À nous faire oublier, ces 25 minutes, tout ce qui a précédé, la beauté de la musique de Gluck, entre Passions de Bach et messes de Mozart. La beauté de la chorégraphie sublime de Pina Bausch, ensembles fulgurants, doloristes, où la troupe de l’Opéra est à son meilleur. La beauté de l’incarnation christique de Stéphane Bullion, Orphée dans des positions qui rappellent celles des tableaux anciens, Christ à la colonne, Christ priant, exténué, endormi, les bras levés vers le ciel, Christ aux limbes enfin, quand Eurydice est morte et que le corps d’Orphée, porté dans un drap, est déversé à terre comme dans un tombeau.

À nous faire oublier ? Non. Ni la (trop courte) prestation de Gillot. Immobile en mariée défunte au premier tableau, suspendue contre un mur un bouquet de roses pourpres sur le ventre. Dans un bref pas de deux quand elle retrouve Orphée chez les bienheureux. Puis, heureusement, le long final où Eurydice ne comprend pas le silence, l’apparente indifférence d’Orphée, et là, dans sa robe rouge, et au-delà de la danse elle-même, les expressions de Gillot, d’une pudique douleur, sont bouleversantes.

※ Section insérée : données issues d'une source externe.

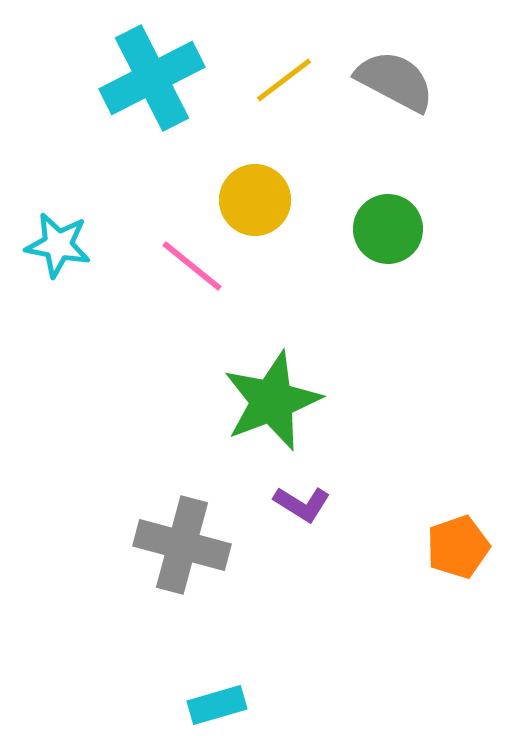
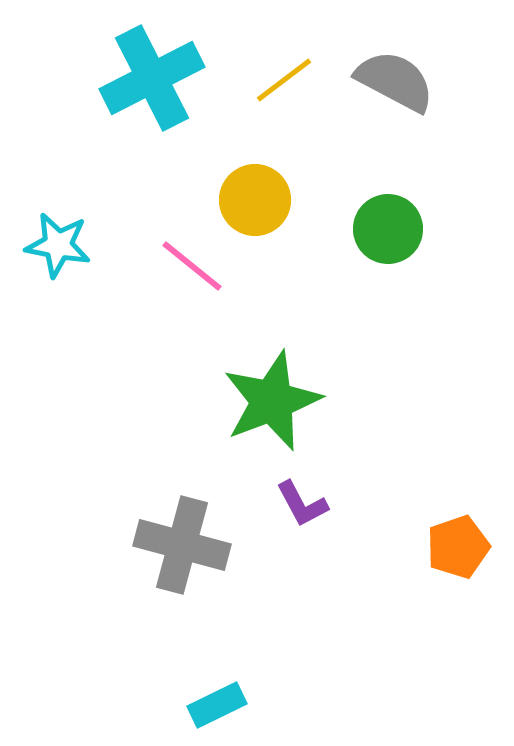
purple L-shape: rotated 30 degrees clockwise
cyan rectangle: rotated 10 degrees counterclockwise
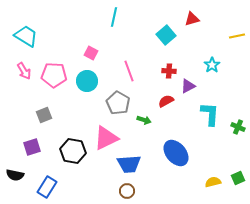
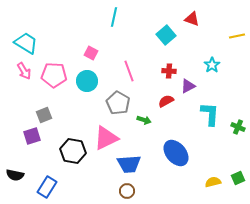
red triangle: rotated 35 degrees clockwise
cyan trapezoid: moved 7 px down
purple square: moved 11 px up
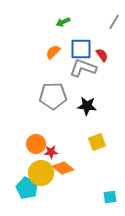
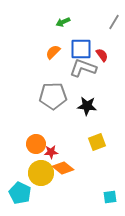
cyan pentagon: moved 7 px left, 5 px down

Il y aura ensuite une joyeuse réception dans le Grand Foyer. Ce sera l’heure des discours. Celui d’Aurélie Dupont, l’amie et "ma patronne", discrètement sobre. Celui de Stéphane Lissner, nous disant tout de la danseuse (non, pas sa première dent !), de cette Normande de Caen qui aura vécu ici (en comptant l’école de Danse) trente-trois ans de sa vie d’artiste (et Gillot écoute à peine, fait des petits signes de la main, sourit à l’un ou à l’autre).

"Merci d'avoir toujours rassuré mon obsession de l'exigence"

Elle prendra enfin la parole, remerciant joliment ses partenaires, petits et grands, "d’avoir toujours rassuré mon obsession de l’exigence", s’excusant auprès des chefs d’orchestre car "un danseur a toujours son propre tempo", et lançant un salut fraternel à ses (si nombreux) partenaires, "Rudolf, Patrick, Kader, Nicolas, Manuel, José". Enfin, enlevant ses chaussures, dans sa robe rouge qu’elle a gardée, elle entraînera "sa patronne" (qui ne l’est déjà plus) dans une improvisation dansée qui préludait sans doute à un "after" transformant le Grand Foyer en boîte de nuit débridée.

Quant à nous, nous nous sommes retirés en même temps que Charlotte Rampling (ce qui n’était rien d’autre qu’une coïncidence mondaine) Rêvant à cette phrase que la danseuse à jamais étoile avait dite sur un ton lui aussi rêveur : "C’est étrange, la retraite à quarante-deux ans." Ce n’est pas seulement étrange, mademoiselle Gillot. C’est juste impossible.

"Orphée et Eurydice", opéra dansé de Pina Bausch sur une musique de Gluck, prochaines représentations les 2, 3, 5 et 6 avril 2018 à l’Opéra-Garnier, Paris.